The rerouting of CN rail traffic away from the city centre quickly opened up the vast railway lands south of Toronto's downtown for ambitious new projects.
This sizeable tract of land stretching from Union Station all the way to Bathurst Street offered Toronto an opportunity to extend its downtown and close a gap between the city and the waterfront.

Aerial view of the downtown rail yard in 1964, the year before the MacMillan Yard opened in Vaughan. Toronto Archives.
Visionaries wasted no time getting the ball rolling, with the CN-owned land conceived as a blank canvas to create an impressive add-on to the city centred on a massive telecommunications tower that could bounce signals over the tops of skyscrapers in the increasingly vertical Financial District to the north.
The plan was known as Metro Centre, though much of the vision was ultimately unrealized following a downturn in the market that would stifle this ambitious proposal.

One element of Metro Centre did make it through, though, and within eight years of the MacMillan Yard opening in Vaughan, Canadian National had begun construction on what remains known as the CN Tower to this day.

CN Tower
And that was far from the only iconic project to rise in the city's former rail yard.
Within 20 years of the yard opening, the Metro Toronto Convention Centre had opened on the former rail yard, serving as the catalyst for even more development in the area in the years that followed.

Metro Hall under construction. Photo via Eastern Construction.
Rail yard-adjacent areas as far north as King Street West were redeveloped, including Roy Thomson Hall, opened in 1982, and the Metro Hall complex just over two decades later.

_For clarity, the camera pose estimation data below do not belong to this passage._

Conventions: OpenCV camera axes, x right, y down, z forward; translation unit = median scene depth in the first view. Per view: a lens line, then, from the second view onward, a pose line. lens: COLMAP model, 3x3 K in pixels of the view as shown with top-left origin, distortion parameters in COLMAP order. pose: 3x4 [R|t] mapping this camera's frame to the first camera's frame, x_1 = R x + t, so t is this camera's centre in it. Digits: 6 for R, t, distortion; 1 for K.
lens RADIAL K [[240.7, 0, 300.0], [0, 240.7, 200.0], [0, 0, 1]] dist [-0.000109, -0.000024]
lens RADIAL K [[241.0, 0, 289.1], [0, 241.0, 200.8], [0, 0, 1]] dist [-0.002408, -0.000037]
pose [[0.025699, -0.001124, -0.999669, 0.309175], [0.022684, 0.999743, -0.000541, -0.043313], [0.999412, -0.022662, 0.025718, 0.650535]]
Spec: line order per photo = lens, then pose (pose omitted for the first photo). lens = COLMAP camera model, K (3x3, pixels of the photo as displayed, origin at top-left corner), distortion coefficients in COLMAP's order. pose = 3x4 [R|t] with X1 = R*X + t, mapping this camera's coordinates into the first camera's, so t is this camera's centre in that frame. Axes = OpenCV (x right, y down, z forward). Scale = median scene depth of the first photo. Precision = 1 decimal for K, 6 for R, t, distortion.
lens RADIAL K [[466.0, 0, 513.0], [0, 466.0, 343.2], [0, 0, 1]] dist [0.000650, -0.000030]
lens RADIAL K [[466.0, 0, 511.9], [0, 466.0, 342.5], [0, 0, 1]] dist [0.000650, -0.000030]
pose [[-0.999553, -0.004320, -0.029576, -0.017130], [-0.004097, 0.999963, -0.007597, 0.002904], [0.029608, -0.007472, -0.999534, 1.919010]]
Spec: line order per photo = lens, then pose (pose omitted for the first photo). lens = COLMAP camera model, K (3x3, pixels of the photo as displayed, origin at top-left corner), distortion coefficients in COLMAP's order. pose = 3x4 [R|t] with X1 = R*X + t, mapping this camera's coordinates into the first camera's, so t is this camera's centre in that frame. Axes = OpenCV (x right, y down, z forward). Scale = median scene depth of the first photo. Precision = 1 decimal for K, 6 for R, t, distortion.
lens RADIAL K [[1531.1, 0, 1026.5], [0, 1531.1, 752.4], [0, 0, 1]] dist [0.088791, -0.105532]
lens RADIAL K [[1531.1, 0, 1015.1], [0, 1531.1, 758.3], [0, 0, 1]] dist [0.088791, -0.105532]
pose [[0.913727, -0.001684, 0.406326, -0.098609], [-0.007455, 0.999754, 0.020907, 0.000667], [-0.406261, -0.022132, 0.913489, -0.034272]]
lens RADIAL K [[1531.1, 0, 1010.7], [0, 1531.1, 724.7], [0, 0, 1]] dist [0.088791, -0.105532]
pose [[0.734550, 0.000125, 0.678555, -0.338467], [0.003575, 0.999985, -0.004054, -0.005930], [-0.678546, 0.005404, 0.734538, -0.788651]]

Roy Thomson Hall (then known as New Massey Hall) under construction. Photo via Eastern Construction.
The innovative SkyDome (currently the Rogers Centre) broke ground on what was once part of the rail yard in 1986, opening three years later — once again, all thanks to a rail yard in Vaughan you might have never even heard of.
Around this same time, with CN gone from the picture and the area in the midst of redevelopment, the final rail operations vacated what was left of the yard when VIA trains began using the New Toronto Yard to the west.
By the mid-1990s, construction of the Air Canada Centre (since renamed to Scotiabank Arena) was filling in more of the former rail lands.

Air Canada Centre (now Scotiabank Arena) under construction in the 1990s. Photo via MLSE.
The multi-decade construction of the CityPlace community was the final step in this new pocket of the city following the sale of the remaining lands in 1997 and the subsequent buildout of the new high-rise community from the 2000s into the 2020s.
In fact, you can still see the lasting effects of the rail yard relocation in 2025.
The soon-to-open Concord Canada House towers at Spadina and Bremner represent the final piece of the puzzle in the redevelopment of the former rail lands after 60 years.
So, while you may not have been familiar with the MacMillan Yard before today, it would be hard to picture what a modern Toronto could look like had this rail yard not been built in the 'burbs all those decades ago.
The rail yard's six-decade redevelopment unlocked a wide swathe of land for Toronto's expanding downtown.
Generations later, another former industrial wasteland is in the early stages of a similar transformation over in the Port Lands.
Considering the city-defining changes brought on by the rail yard's long-term redevelopment, one can only imagine the major landmarks that will be built in the next chapter of Toronto's downtown expansion.